Saturday, December 13, 2014

Writing Music: Ege Bamyasi by Can

New Orleans, LA

Today's writing music is nothing but Krautrock. The band CAN. They were an early 70s art rock band from Germany that was drenched in psychedelia. They are one of Paul Thomas Anderson's favorite bands, which is why their songs often pop up in his films.

I turned my bud Chris (bass player from Moving Matter) onto CAN and he was blown away that he had never heard of them before and was missing out on them all of these years.

Here's EGE BAMYASI...

Wednesday, December 10, 2014

Jack Tripper Flashbacks: Trailer, Book Review, and Podcast

Los Angeles, CA


Help support indie writers and buy one of my books this holiday season. Either will make a great stocking stuffer. Or if you happen to acquire a Kindle for Christmas, then pick up one of my e-books as well.
Buy... Jack Tripper Stole My Dog
Buy... Lost Vegas

In addition, here are a few things for Jack Tripper Stole My Dog (aka JTSMD) that you probably saw before, but I'm posting it again for new readers.

The "trailer" for JTSMD...


This is a podcast that I recorded with Nicky in 2011. She sort of interviewed me and inquired about the origins of JTSMD...

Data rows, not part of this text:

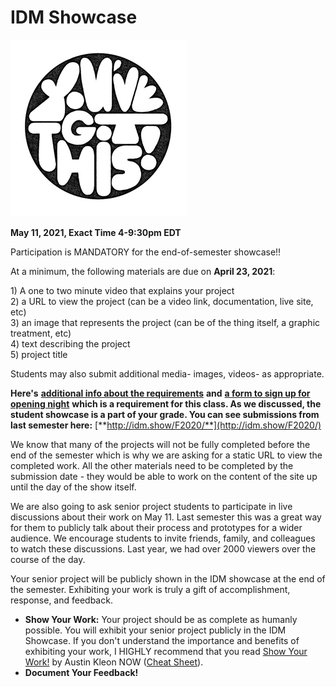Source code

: # IDM Showcase

![You Got This! Illustration by Jolby from gettoworkbook](../.gitbook/assets/gettoworkbook_-you-got-this.jpg)

 **May 11, 2021, Exact Time 4-9:30pm EDT** 

Participation is MANDATORY for the end-of-semester showcase!!

At a minimum, the following materials are due on **April 23, 2021**:

1\) A one to two minute video that explains your project   
2\) a URL to view the project \(can be a video link, documentation, live site, etc\)   
3\) an image that represents the project \(can be of the thing itself, a graphic treatment, etc\)   
4\) text describing the project   
5\) project title

Students may also submit additional media- images, videos- as appropriate.

**Here's** [**additional info about the requirements**](https://sites.google.com/nyu.edu/idmshow) **and** [**a form to sign up for opening night**](https://sites.google.com/nyu.edu/idmshow/submission-form?authuser=0) **which is a requirement for this class. As we discussed, the student showcase is a part of your grade. You can see submissions from last semester here:** [**http://idm.show/F2020/**](http://idm.show/F2020/)  
  
We know that many of the projects will not be fully completed before the end of the semester which is why we are asking for a static URL to view the completed work. All the other materials need to be completed by the submission date - they would be able to work on the content of the site up until the day of the show itself.  
  
We are also going to ask senior project students to participate in live discussions about their work on May 11. Last semester this was a great way for them to publicly talk about their process and prototypes for a wider audience. We encourage students to invite friends, family, and colleagues to watch these discussions. Last year, we had over 2000 viewers over the course of the day. 

Your senior project will be publicly shown in the IDM showcase at the end of the semester. Exhibiting your work is truly a gift of accomplishment, response, and feedback.

* **Show Your Work:** Your project should be as complete as humanly possible. You will exhibit your senior project publicly in the IDM Showcase. If you don't understand the importance and benefits of exhibiting your work, I HIGHLY recommend that you read [Show Your Work!](http://www.amazon.com/Show-Your-Work-Creativity-Discovered-ebook/dp/B00GU2RGGI/ref=sr_1_1?ie=UTF8&qid=1420589663&sr=8-1&keywords=show+the+work+austin+kleon) by Austin Kleon NOW \([Cheat Sheet](https://i.gr-assets.com/images/S/compressed.photo.goodreads.com/hostedimages/1384352860i/6856374._SY540_.jpg)\).
* **Document Your Feedback!**

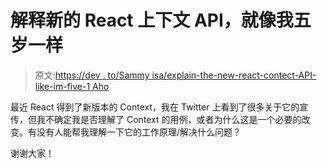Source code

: # 解释新的 React 上下文 API，就像我五岁一样

> 原文:[https://dev . to/Sammy isa/explain-the-new-react-contect-API-like-im-five-1 Aho](https://dev.to/sammyisa/explain-the-new-react-contect-api-like-im-five-1aho)

最近 React 得到了新版本的 Context，我在 Twitter 上看到了很多关于它的宣传，但我不确定我是否理解了 Context 的用例，或者为什么这是一个必要的改变。有没有人能帮我理解一下它的工作原理/解决什么问题？

谢谢大家！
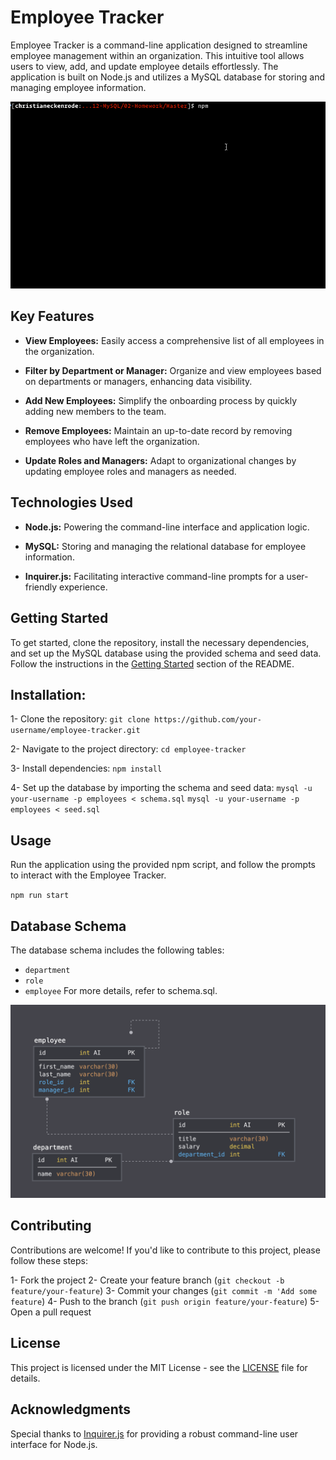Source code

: # Employee Tracker

Employee Tracker is a command-line application designed to streamline employee management within an organization. This intuitive tool allows users to view, add, and update employee details effortlessly. The application is built on Node.js and utilizes a MySQL database for storing and managing employee information.

![Employee Tracker Demo](./Assets/employee-tracker.gif)

## Key Features

- **View Employees:** Easily access a comprehensive list of all employees in the organization.
  
- **Filter by Department or Manager:** Organize and view employees based on departments or managers, enhancing data visibility.
  
- **Add New Employees:** Simplify the onboarding process by quickly adding new members to the team.
  
- **Remove Employees:** Maintain an up-to-date record by removing employees who have left the organization.
  
- **Update Roles and Managers:** Adapt to organizational changes by updating employee roles and managers as needed.

## Technologies Used

- **Node.js:** Powering the command-line interface and application logic.
  
- **MySQL:** Storing and managing the relational database for employee information.
  
- **Inquirer.js:** Facilitating interactive command-line prompts for a user-friendly experience.

## Getting Started

To get started, clone the repository, install the necessary dependencies, and set up the MySQL database using the provided schema and seed data. Follow the instructions in the [Getting Started](#getting-started) section of the README.

## Installation:

1- Clone the repository:
`git clone https://github.com/your-username/employee-tracker.git`

2- Navigate to the project directory:
`cd employee-tracker`

3- Install dependencies:
`npm install`

4- Set up the database by importing the schema and seed data:
`mysql -u your-username -p employees < schema.sql`
`mysql -u your-username -p employees < seed.sql`


## Usage

Run the application using the provided npm script, and follow the prompts to interact with the Employee Tracker.

`npm run start`

## Database Schema

The database schema includes the following tables:

* `department`
* `role`
* `employee`
For more details, refer to schema.sql.

![Database Schema](Assets/schema.png)

## Contributing

Contributions are welcome! If you'd like to contribute to this project, please follow these steps:

1- Fork the project
2- Create your feature branch (`git checkout -b feature/your-feature`)
3- Commit your changes (`git commit -m 'Add some feature`)
4- Push to the branch (`git push origin feature/your-feature`)
5- Open a pull request

## License

This project is licensed under the MIT License - see the [LICENSE](LICENSE) file for details.

## Acknowledgments

Special thanks to [Inquirer.js](https://www.npmjs.com/package/inquirer) for providing a robust command-line user interface for Node.js.



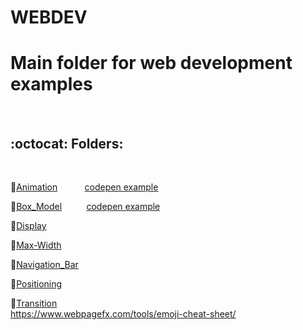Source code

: # WEBDEV
<h1>Main folder for web development examples</h1><br>
<h2>:octocat: Folders:</h2><br>

:link:<a style="display:inline" href="https://github.com/rich-web/WEBDEV/tree/master/HTML_CSS/Animation" target="_top">Animation</a>&nbsp;&nbsp;&nbsp;&nbsp;&nbsp;&nbsp;&nbsp;&nbsp;&nbsp;&nbsp;&nbsp;<a style="display:inline"  href="https://codepen.io/rich_web/pen/GMQpOd" target="_top">codepen example</a><br>


:link:<a style="display:inline" href="https://github.com/rich-web/WEBDEV/tree/master/HTML_CSS/Box_Model" target="_top">Box_Model</a>&nbsp;&nbsp;&nbsp;&nbsp;&nbsp;&nbsp;&nbsp;&nbsp;&nbsp;&nbsp;<a style="display:inline" href="https://codepen.io/rich_web/pen/zERvrG" target="_top">codepen example</a><br>


:link:<a href="">Display</a><br>

:link:<a href="">Max-Width</a><br>

:link:<a href="">Navigation_Bar</a><br>

:link:<a href="">Positioning</a><br>

:link:<a href="">Transition</a><br>
https://www.webpagefx.com/tools/emoji-cheat-sheet/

And here is the infamous review that someone randomly uploaded to YouTube....

Tuesday, December 09, 2014

Writing Music: A Love Supreme

Los Angeles, CA

Has it really been 50 years?

John Coltrane is timeless. But you already know that.

This morning's writing music has been A Love Supreme. On repeat. This is one of Coltrane's masterpieces, which he penned in 1964 and recorded exactly 50 years ago today at Van Gelder's home studio in the New Jersey burbs. Coltrane's quartet for that particular session included Elvin Jones on drums, McCoy Tyner on piano and Jim Garrison on bass (who shared a name with the infamous DA in New Orleans).

A Love Supreme was not released until February 1965, but twenty plus years ago Schanzer gave me my first copy when we were in college in Atlanta. He dubbed me a cassette tape. I wore it out and have no idea where it found its final resting place. I finally bought A Love Supreme on CD when I lived in Seattle in the late 90s. I still have that copy somewhere in storage at my mom's apartment.

A Love Supreme is one of those desert island albums. It's something I listen to frequently in various mixes labeled "writing music." When I'm burning daylight and under the gun of a looming deadline, I'll often pop in Coltrane and he'll be blowing away as I stumble toward the finish line.

Heavy rotations of Coltrane are sprinkled throughout different junctures over the last two decades... road trips, self-pity trips, cocktail parties, writing assignments, wandering streets of London or Amsterdam or driving through bat country from LA to Vegas. Coltrane penned a universal soundtrack that marked many highlights and pulled me out of the doldrums during the lowest of the lowlights.


100 years from now, people will still be listening to Coltrane's music. He achieved immortality. That makes me feel like there is a glimmer of hope in this bleak world. Art is timeless. Amazing music that tickles the soul is universal. Coltrane's inspiration transcends time and space.